Coping With the Reality of Re-Entry Anxiety



Anxiety is an important survival tool. What we refer to as anxiety is a physiological response to stress that puts our bodies into alert mode — by speeding up our heart rate and breathing — so we can spring into action in case there’s danger. So while the experience of having anxiety may be uncomfortable, it can also be really useful.


To be clear, not all anxiety is useful, and even people who don’t have a diagnosed anxiety disorder may feel more of it these days than they can reasonably deal with. Some anxiety will make you more thoughtful and compassionate, but if the anxiety is really painful then you might need a therapist or a support group. Listen to your body and take care of yourself. If you feel just enough anxiety to stay masked up when you should be and it’s not debilitating, it’s probably fine. If you are quaking in fear at the thought of re-engaging in pre-covid activities, don’t ignore that fear. Seek support and take it slow.

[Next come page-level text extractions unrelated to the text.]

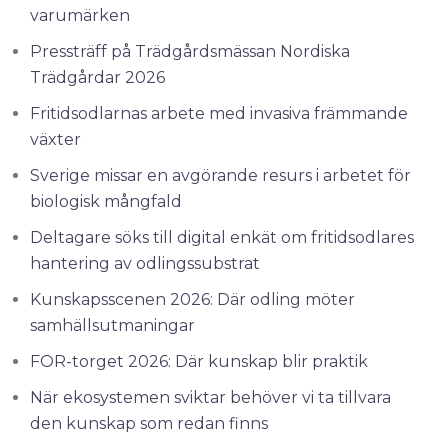
varumärken
Pressträff på Trädgårdsmässan Nordiska
Trädgårdar 2026
Fritidsodlarnas arbete med invasiva främmande
växter
Sverige missar en avgörande resurs i arbetet för
biologisk mångfald
Deltagare söks till digital enkät om fritidsodlares
hantering av odlingssubstrat
Kunskapsscenen 2026: Där odling möter
samhällsutmaningar
FOR-torget 2026: Där kunskap blir praktik
När ekosystemen sviktar behöver vi ta tillvara
den kunskap som redan finns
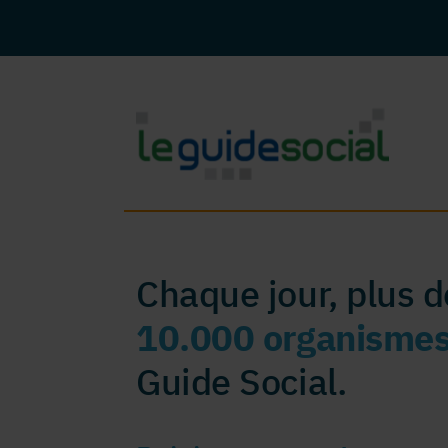
Chaque jour, plus 
10.000 organisme
Guide Social.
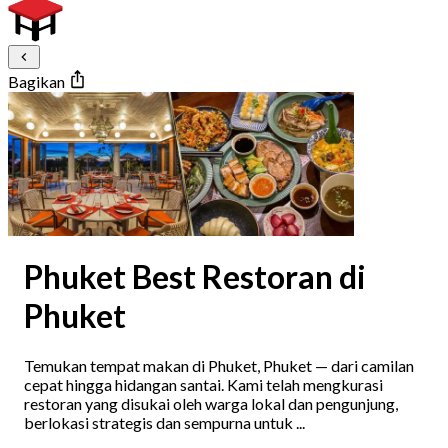
Bagikan
Phuket Best Restoran di
Phuket
Temukan tempat makan di Phuket, Phuket — dari camilan
cepat hingga hidangan santai. Kami telah mengkurasi
restoran yang disukai oleh warga lokal dan pengunjung,
berlokasi strategis dan sempurna untuk ...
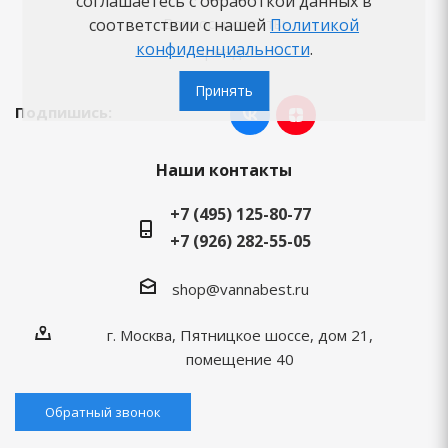
соглашаетесь с обработкой данных в
Вопросы-ответы
соответствии с нашей
Политикой
конфиденциальности
.
Бренды
Принять
Подпишись:
Наши контакты
+7 (495) 125-80-77
+7 (926) 282-55-05
shop@vannabest.ru
г. Москва, Пятницкое шоссе, дом 21,
помещение 40
Обратный звонок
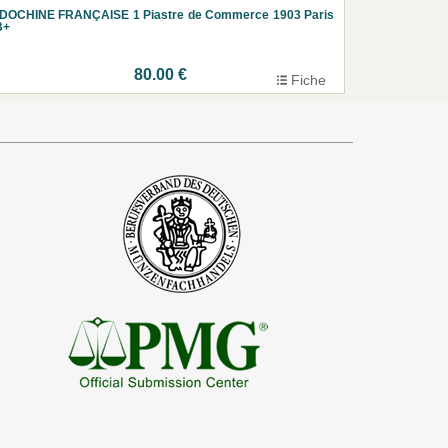
NDOCHINE FRANÇAISE 1 Piastre de Commerce 1903 Paris
B+
80.00 €
Fiche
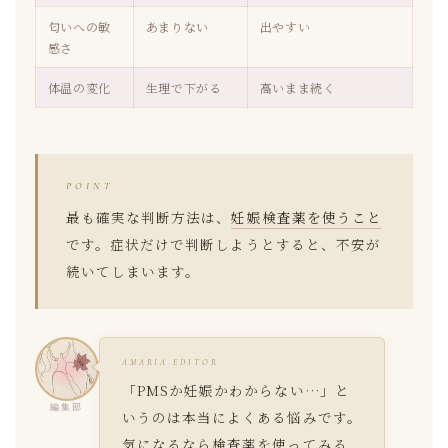
匂いへの敏
あまりない
出やすい
感さ
体温の変化
生理で下がる
高いまま続く
POINT
最も確実な判断方法は、
妊娠検査薬を使うこと
です。症状だけで判断しようとすると、不安が
続いてしまいます。
AMARIA EDITOR
「PMSか妊娠かわからない…」と
編集部
いうのは本当によくある悩みです。
気になるなら検査薬を使ってみる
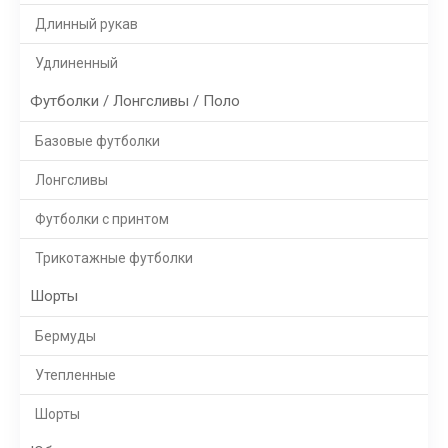
Длинный рукав
Удлиненный
Футболки / Лонгсливы / Поло
Базовые футболки
Лонгсливы
Футболки с принтом
Трикотажные футболки
Шорты
Бермуды
Утепленные
Шорты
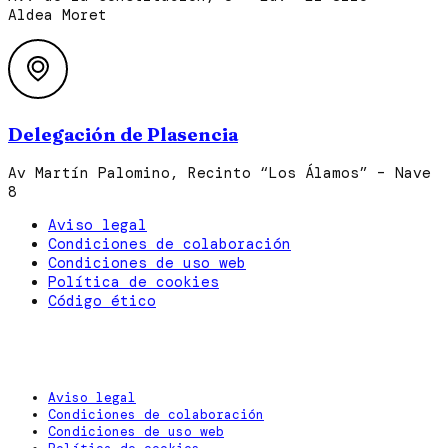
Aldea Moret
Delegación de Plasencia
Av Martín Palomino, Recinto “Los Álamos” – Nave
8
Aviso legal
Condiciones de colaboración
Condiciones de uso web
Política de cookies
Código ético
Aviso legal
Condiciones de colaboración
Condiciones de uso web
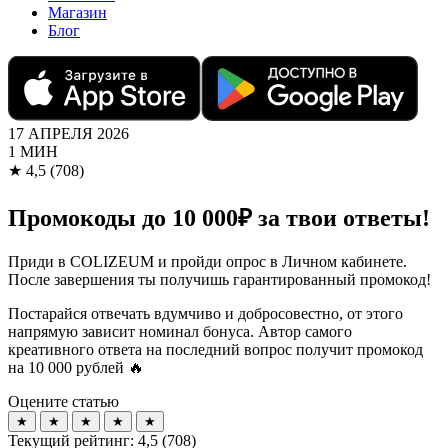
Магазин
Блог
17 АПРЕЛЯ 2026
1 МИН
★
4,5
(708)
Промокоды до 10 000₽ за твои ответы!
Приди в COLIZEUM и пройди опрос в Личном кабинете.
После завершения ты получишь гарантированный промокод!
Постарайся отвечать вдумчиво и добросовестно, от этого
напрямую зависит номинал бонуса. Автор самого
креативного ответа на последний вопрос получит промокод
на 10 000 рублей 🔥
Оцените статью
★
★
★
★
★
Текущий рейтинг:
4,5
(
708
)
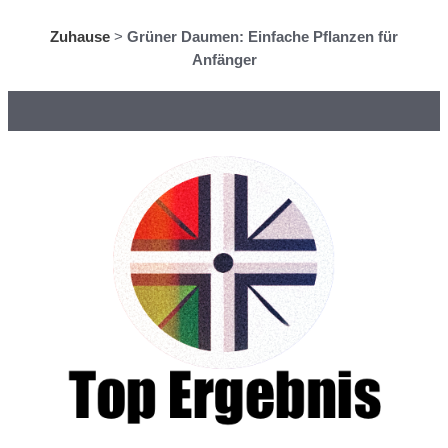
Zuhause
>
Grüner Daumen: Einfache Pflanzen für
Anfänger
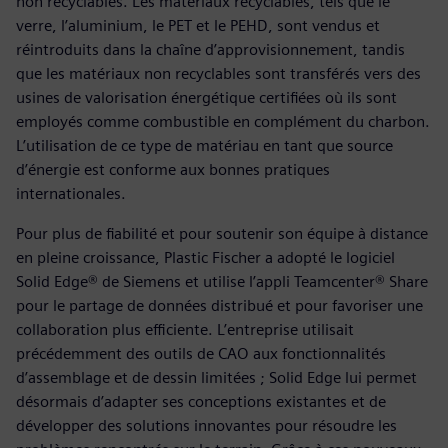
non recyclables. Les matériaux recyclables, tels que le
verre, l’aluminium, le PET et le PEHD, sont vendus et
réintroduits dans la chaîne d’approvisionnement, tandis
que les matériaux non recyclables sont transférés vers des
usines de valorisation énergétique certifiées où ils sont
employés comme combustible en complément du charbon.
L’utilisation de ce type de matériau en tant que source
d’énergie est conforme aux bonnes pratiques
internationales.
Pour plus de fiabilité et pour soutenir son équipe à distance
en pleine croissance, Plastic Fischer a adopté le logiciel
Solid Edge® de Siemens et utilise l’appli Teamcenter® Share
pour le partage de données distribué et pour favoriser une
collaboration plus efficiente. L’entreprise utilisait
précédemment des outils de CAO aux fonctionnalités
d’assemblage et de dessin limitées ; Solid Edge lui permet
désormais d’adapter ses conceptions existantes et de
développer des solutions innovantes pour résoudre les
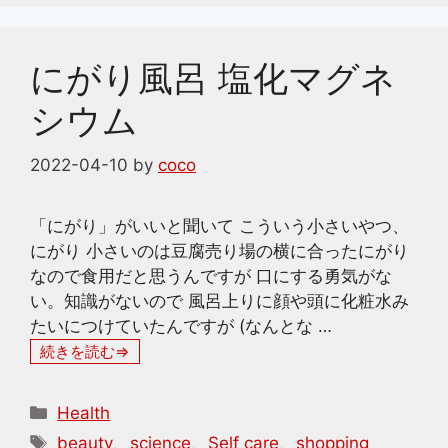
にがり風呂 塩化マグネ
シウム
2022-04-10
by
coco
「にがり」がいいと聞いて こういう小さいやつ、
にがり 小さいのは豆腐売り場の横に合ったにがり
なので食用だと思うんですが 口にする勇気がな
い。知識がないので 風呂上りに顔や頭に化粧水み
たいにつけていたんですが (なんとな …
続きを読む
カ
Health
テ
タ
beauty
、
science
、
Self care
、
shopping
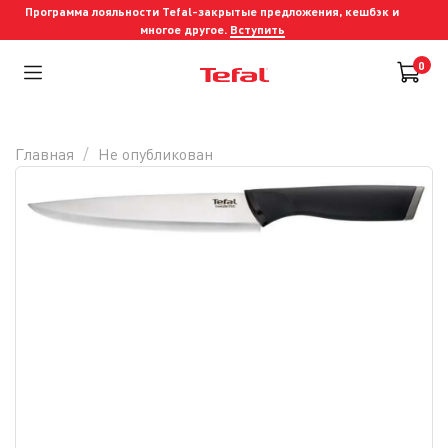
Программа лояльности Tefal-закрытые предложения, кешбэк и
многое другое.
Вступить
0
Главная
Не опубликован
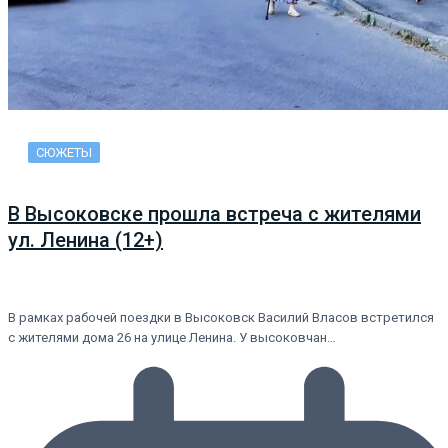
СЮЖЕТЫ
В Высоковске прошла встреча с жителями
ул. Ленина (12+)
В рамках рабочей поездки в Высоковск Василий Власов встретился
с жителями дома 26 на улице Ленина. У высоковчан…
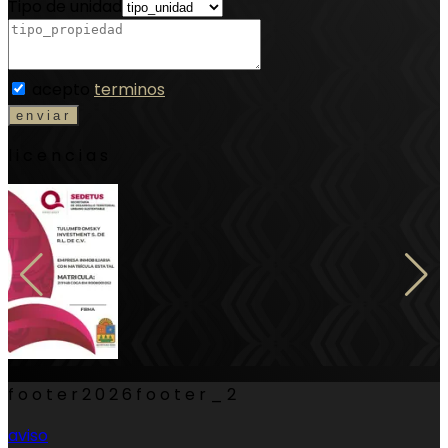
Tipo de unidad
acepto
terminos
licencias
footer
2026
footer_2
aviso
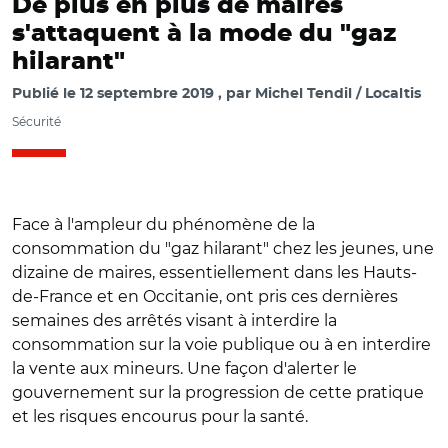
De plus en plus de maires
s'attaquent à la mode du "gaz
hilarant"
Publié le
12 septembre 2019
par
Michel Tendil / Localtis
Sécurité
Face à l'ampleur du phénomène de la
consommation du "gaz hilarant" chez les jeunes, une
dizaine de maires, essentiellement dans les Hauts-
de-France et en Occitanie, ont pris ces dernières
semaines des arrêtés visant à interdire la
consommation sur la voie publique ou à en interdire
la vente aux mineurs. Une façon d'alerter le
gouvernement sur la progression de cette pratique
et les risques encourus pour la santé.
© VF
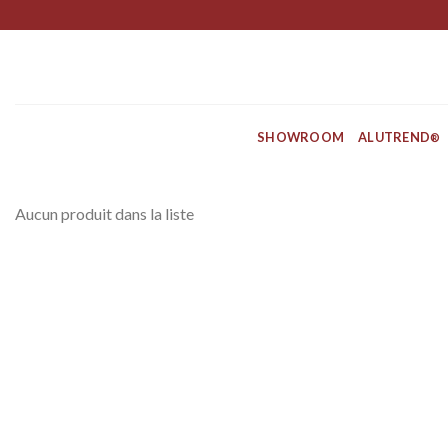
Skip
to
content
SHOWROOM
ALUTREND
®
Aucun produit dans la liste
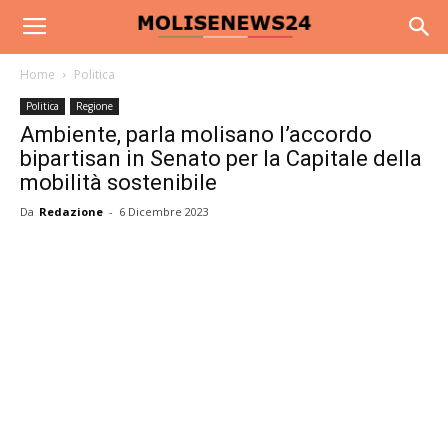
Home
Politica
Politica
Regione
Ambiente, parla molisano l’accordo
bipartisan in Senato per la Capitale della
mobilità sostenibile
Da
Redazione
-
6 Dicembre 2023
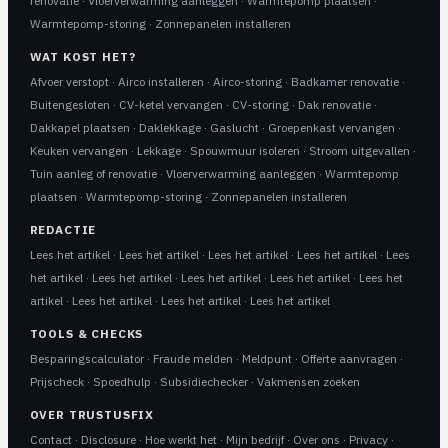
renovatie
·
Vloerverwarming aanleggen
·
Warmtepomp plaatsen
·
Warmtepomp-storing
·
Zonnepanelen installeren
WAT KOST HET?
Afvoer verstopt
·
Airco installeren
·
Airco-storing
·
Badkamer renovatie
·
Buitengesloten
·
CV-ketel vervangen
·
CV-storing
·
Dak renovatie
·
Dakkapel plaatsen
·
Daklekkage
·
Gaslucht
·
Groepenkast vervangen
·
Keuken vervangen
·
Lekkage
·
Spouwmuur isoleren
·
Stroom uitgevallen
·
Tuin aanleg of renovatie
·
Vloerverwarming aanleggen
·
Warmtepomp
plaatsen
·
Warmtepomp-storing
·
Zonnepanelen installeren
REDACTIE
Lees het artikel
·
Lees het artikel
·
Lees het artikel
·
Lees het artikel
·
Lees
het artikel
·
Lees het artikel
·
Lees het artikel
·
Lees het artikel
·
Lees het
artikel
·
Lees het artikel
·
Lees het artikel
·
Lees het artikel
TOOLS & CHECKS
Besparingscalculator
·
Fraude melden
·
Meldpunt
·
Offerte aanvragen
·
Prijscheck
·
Spoedhulp
·
Subsidiechecker
·
Vakmensen zoeken
OVER TRUSTUSFIX
Contact
·
Disclosure
·
Hoe werkt het
·
Mijn bedrijf
·
Over ons
·
Privacy
·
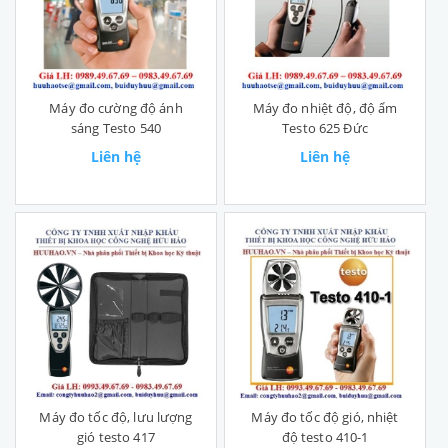
Máy đo cường độ ánh
Máy đo nhiệt độ, độ ẩm
sáng Testo 540
Testo 625 Đức
Liên hệ
Liên hệ
Máy đo tốc độ, lưu lượng
Máy đo tốc độ gió, nhiệt
gió testo 417
độ testo 410-1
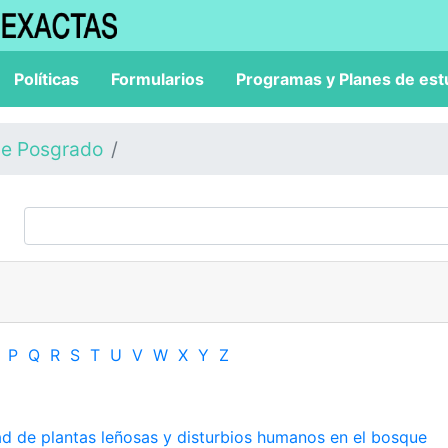
Políticas
Formularios
Programas y Planes de est
de Posgrado
P
Q
R
S
T
U
V
W
X
Y
Z
ad de plantas leñosas y disturbios humanos en el bosque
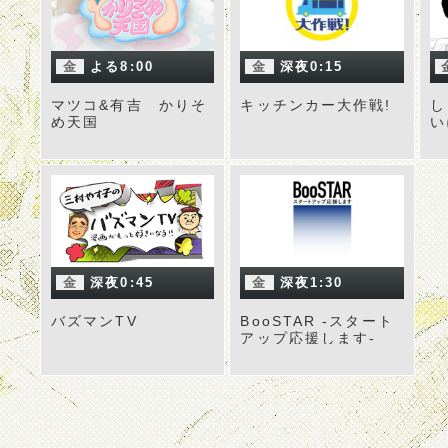
金
よる8:00
金
深夜0:15
マツコ&有吉 かりそ
キッチンカー大作戦!
し
め天国
い
金
深夜0:45
金
深夜1:30
バズマンTV
BooSTAR -スタート
アップ応援します-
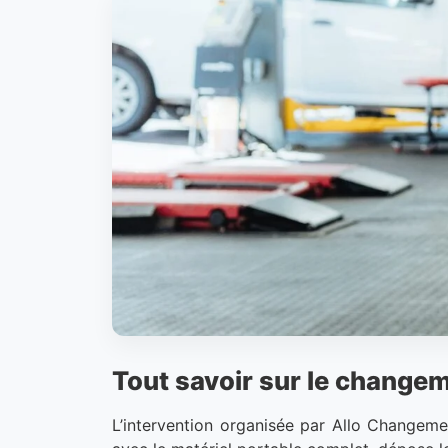
Tout savoir sur le changem
L’intervention organisée par Allo Changeme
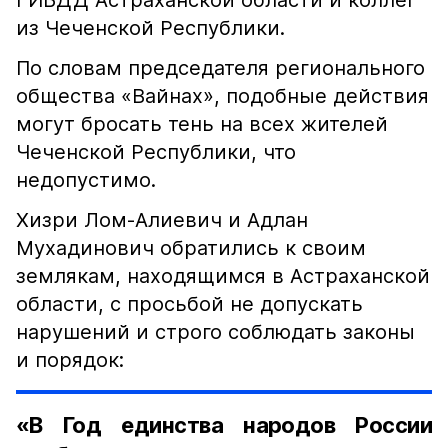
ГИБДД Астраханской области и коллег
из Чеченской Республики.
По словам председателя регионального
общества «Вайнах», подобные действия
могут бросать тень на всех жителей
Чеченской Республики, что
недопустимо.
Хизри Лом-Алиевич и Адлан
Мухадинович обратились к своим
землякам, находящимся в Астраханской
области, с просьбой не допускать
нарушений и строго соблюдать законы
и порядок:
«В Год единства народов России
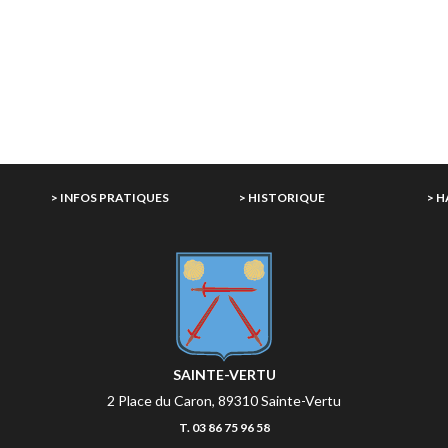
E
> INFOS PRATIQUES
> HISTORIQUE
> 
SAINTE-VERTU
2 Place du Caron, 89310 Sainte-Vertu
T. 03 86 75 96 58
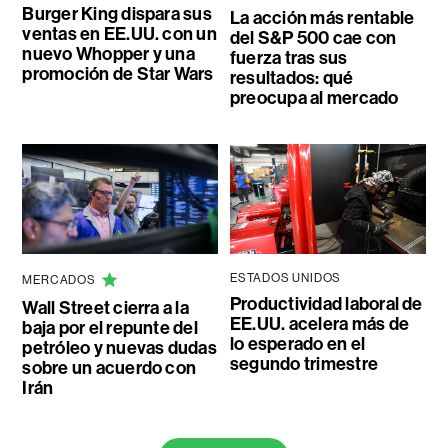
Burger King dispara sus
La acción más rentable
ventas en EE.UU. con un
del S&P 500 cae con
nuevo Whopper y una
fuerza tras sus
promoción de Star Wars
resultados: qué
preocupa al mercado
ESTADOS UNIDOS
MERCADOS
Productividad laboral de
Wall Street cierra a la
EE.UU. acelera más de
baja por el repunte del
lo esperado en el
petróleo y nuevas dudas
segundo trimestre
sobre un acuerdo con
Irán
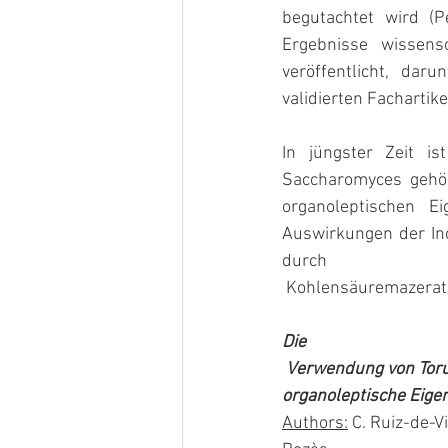
begutachtet wird (P
Ergebnisse wissens
veröffentlicht, dar
validierten Fachartik
In jüngster Zeit i
Saccharomyces gehör
organoleptischen Ei
Auswirkungen der Ino
durch
 Kohlensäuremazerat
Die
 Verwendung von Torulaspora delbrueckii in Weinen mit Kohlensäuremazeration moduliert deren 
organoleptische Eige
Authors:
 C. Ruiz-de-V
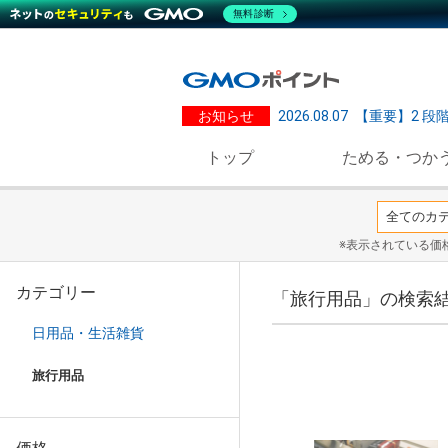
無料診断
お知らせ
2026.08.07
【重要】2 段
トップ
ためる・つか
※表示されている価
カテゴリー
「旅行用品」の検索
日用品・生活雑貨
旅行用品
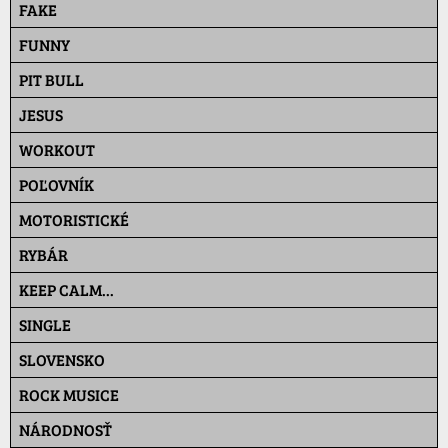
FAKE
FUNNY
PIT BULL
JESUS
WORKOUT
POĽOVNÍK
MOTORISTICKÉ
RYBÁR
KEEP CALM...
SINGLE
SLOVENSKO
ROCK MUSICE
NÁRODNOSŤ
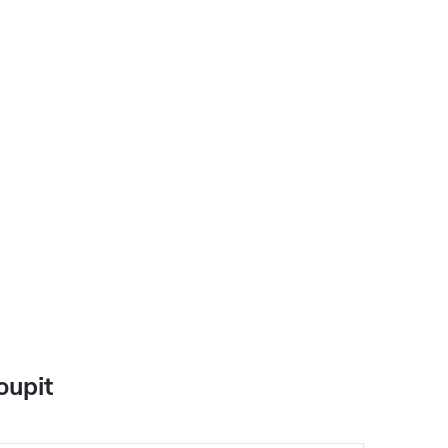
oupit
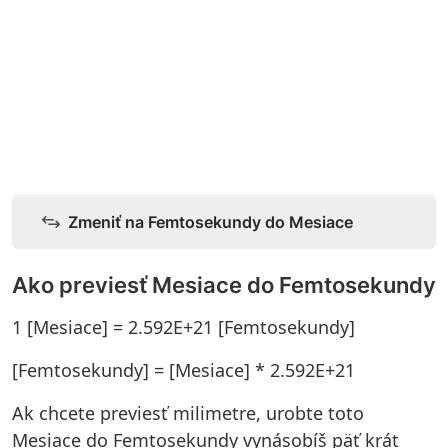
Zmeniť na Femtosekundy do Mesiace
Ako previesť Mesiace do Femtosekundy
1 [Mesiace] = 2.592E+21 [Femtosekundy]
[Femtosekundy] = [Mesiace] * 2.592E+21
Ak chcete previesť milimetre, urobte toto
Mesiace do Femtosekundy vynásobíš päť krát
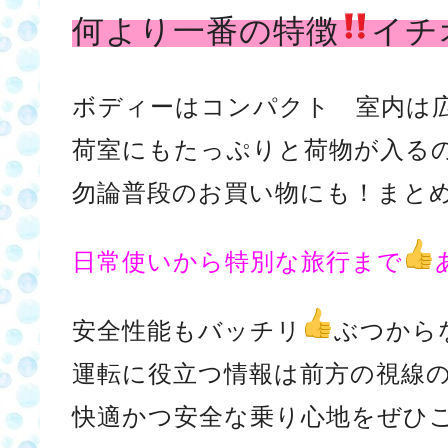
何より一番の特徴
イチ
ボディーはコンパクト 室内は
荷室にもたっぷりと荷物が入る
勿論普段のお買い物にも！まと
日常使いから特別な旅行まで
安全性能もバッチリ
ぶつから
運転に役立つ情報は前方の視線
快適かつ安全な乗り心地をぜひ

The apprehensive feelings some of us are having can be justified. COVID-19 is still out there and is still a threat, being cautious is warranted, and your anxiety may help you stay careful.

The vaccine rollout means that we are moving forward in promising ways, so it’s easy to get overzealous and try to jump right back into mask-less dinner parties and social gatherings — but all of the experts are cautioning against it. It is likened to having been through a collective trauma over the last year or more. It is prudent to respect that trauma.


Be as gentle with yourself as you would with anyone else who has just experienced a traumatic event. Think about it this way: If you were interacting with a friend who had just been in a bad car accident, you probably wouldn’t take them right from the hospital to a raging party. The same logic applies here. Slow, acclimatising, experiences are better than jumping into the deep end and being unprepared for how you may respond. Having a plan may help you cope with the combination of real risk and anxiety, and it also may be a resource that helps you navigate yet another uncertain time. Reflect on what is actually important to you going forward so that you can make choices with purpose and confidence. Think about what you have missed the most this year, is it family and friends? Live music? Going to shops instead of having things delivered? Simply sitting in a cafe watching life go by, rather than being forced to drink/eat everything “on-the-go.”


Write it out, talk it, plan it out. You can do this alone or in a support group/bubble. However you feel right now, you are not alone and other people want to talk about it, too. So let them join in. You can also ease your transition by doing some things outside and some things online. For example, all forms of exercise don’t necessarily have to be immediately taken in an anticipated crowded gym. Pace yourself; spread things out.


Some people won’t understand your anxiety. Some will see immediate reintegration as - frankly - unproblematic and exciting. However, take time out to prepare yourself for such differing ideas about how to move back into public social life. As usual, that means boundaries and conversations about boundaries. We can use this moment of pause to actually give us time to talk about and plan for what we want to happen next.


You’re probably still going to need to have some conversations about social distancing. And, again, it’s okay if your ideas don’t exactly line up with the people around you, as long as you’re willing to talk it out. At this point in the pandemic, most people are pretty understanding about issues of emotional and mental health. Also, just because the government says something is safe doesn’t mean you have to do it immediately. If the experts say something is safe but you’re not ready for it, then simply come out of your COVID shell gradually and at a pace you're comfortable with.